Eletrofisiologia Optogenética Registro de Células com Canais Iônicos Dependentes de Luz

Coloque uma lamínula contendo células renais embrionárias que expressam canais iônicos dependentes de luz e uma proteína repórter fluorescente em uma câmara de medição aplicada com silício. Feche-o e adicione um buffer externo.

Posicione esta câmara sob um microscópio. Coloque um eletrodo de banho cheio de ágar. Perfunda com um tampão para remover meios residuais e células mortas.

Usando um filtro de fluorescência, identifique e concentre-se na célula-alvo.

Conecte uma pipeta de patch a um micromanipulador. Aplique pressão para evitar entupimento e aproxime-se da célula.

Posicione a pipeta perto da célula e libere pressão positiva para formar um adesivo de membrana na ponta.

Depois de formar o adesivo de membrana, aplique pressão negativa para romper a membrana.
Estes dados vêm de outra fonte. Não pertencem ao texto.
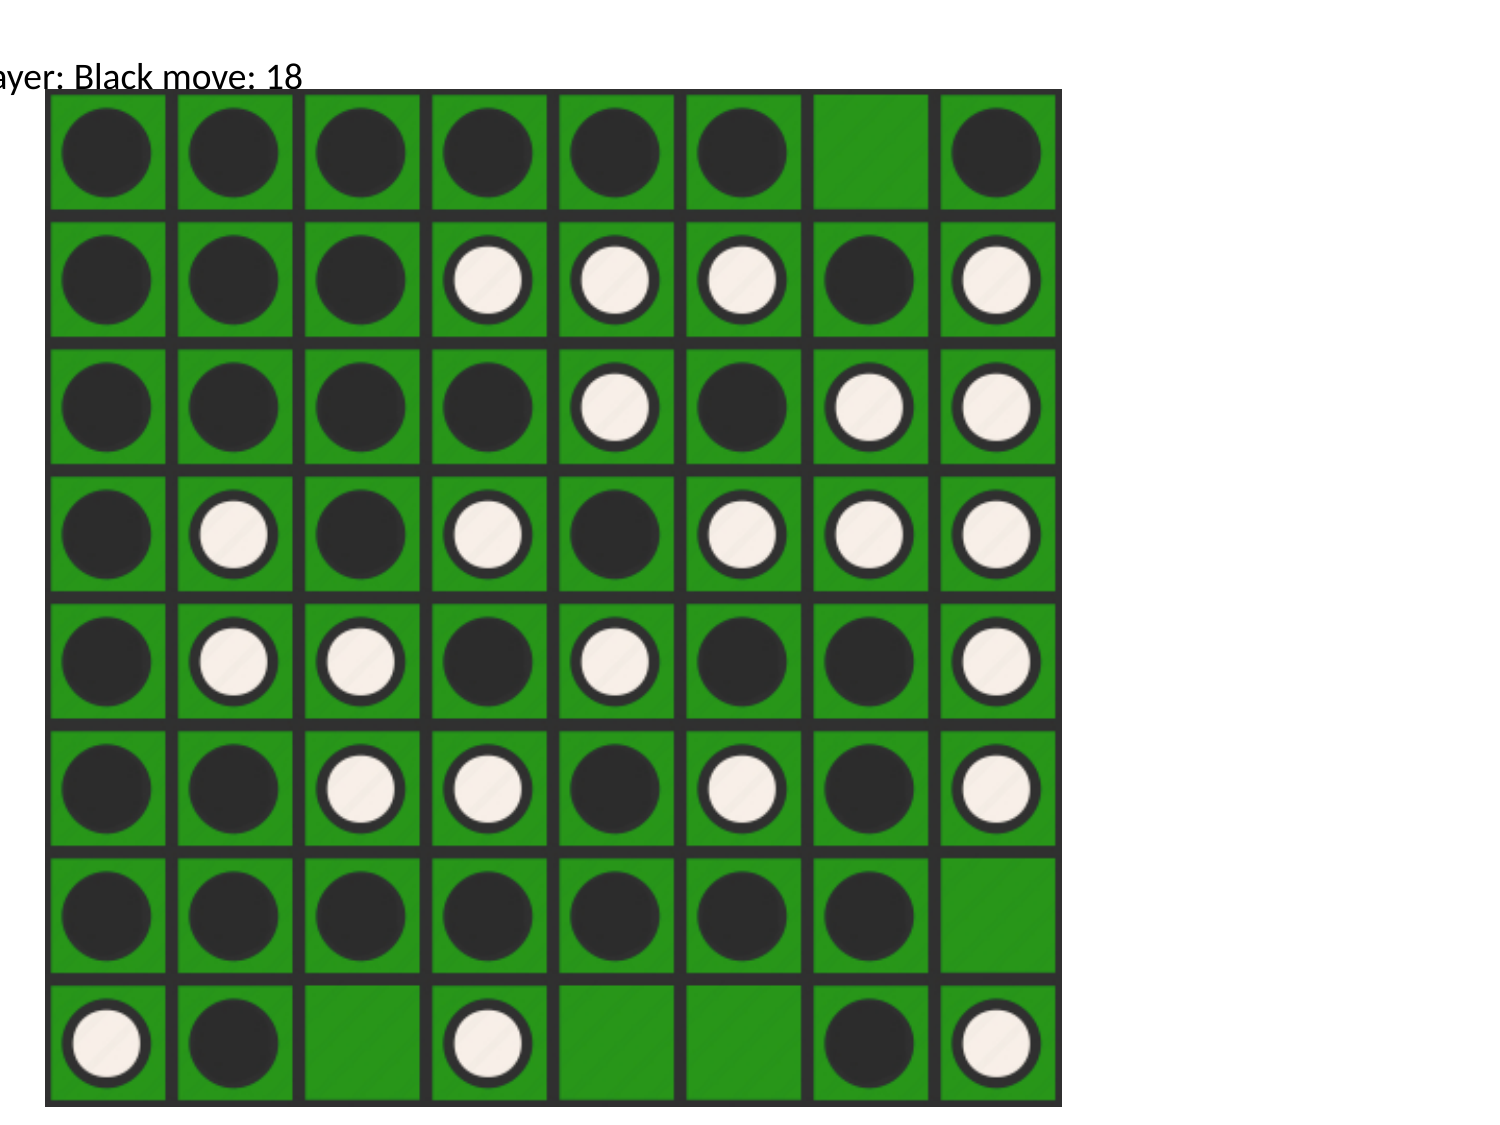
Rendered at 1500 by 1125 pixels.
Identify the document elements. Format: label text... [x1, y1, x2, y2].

picture [44, 89, 1062, 1107]
text_box turn: 55 player: Black move: 18 [0, 44, 319, 105]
Aplique uma luz de um comprimento de onda específico para abrir os canais iônicos. O movimento dos íons é registrado como mudança de tensão pelo eletrodo.

Para começar, sele a câmara de medição com silicone para evitar vazamento do tampão externo. Em seguida, coloque uma lamínula na câmara e feche-a. Encha a câmara cuidadosamente com tampão extracelular para evitar que as células se desprendam. Em seguida, coloque a câmara de medição sob o microscópio usando a objetiva de 40x para visualização celular.

Em seguida, coloque uma ponte de ágar sobre o eletrodo do banho e coloque-o na câmara junto com o sensor de nível de fluido e a saída de perfusão do manipulador de banho. Trocar a solução extracelular duas vezes por 1 mililitro de solução externa fresca para remover o meio de cultura residual e as células destacadas. Coloque as células em foco e procure uma célula transfectada, que precisa ser isolada de outras células. Em seguida, use um conjunto de filtros de banda tripla e luz laranja para excitar e visualizar mCherry.

Monte a pipeta no suporte da pipeta e aplique um pouco de pressão positiva para evitar o entupimento da ponta. Localize a ponta da pipeta de remendo sob o microscópio e navegue-a perto da célula usando o micromanipulador.

No software de aquisição de dados, inicie o teste de membrana no modo Bath e aplique um voltage passo. Verifique se a resistência da pipeta está na faixa desejada de 1,3 a 3,0 megaohms. Em seguida, zere as correntes de deslocamento e ajuste o potencial da pipeta girando o botão de deslocamento da pipeta no amplificador.

Para estabelecer um adesivo na configuração de toda a célula, aproxime-se lentamente da célula com a pipeta de adesivo por cima e libere a pressão positiva antes de tocar na célula. Compense a capacitância da pipeta girando o botão de compensação da capacitância da pipeta para obter uma resposta plana do pulso de teste.

Mude o teste de membrana para o modo Célula. Em seguida, rompa o remendo sem destruir a vedação aplicando pulsos curtos de pressão negativa ou pressão negativa com força crescente para obter a conformação de toda a célula.

Inicie a compensação de resistência em série definindo os dois parâmetros de célula inteira, capacitância da célula e resistência em série. Registre correntes induzidas por luz em diferentes potenciais de retenção. Esta figura mostra que durante a iluminação com luz verde, o PSACR1 apresenta uma corrente transitória rápida que decai rapidamente para um nível de corrente estacionária.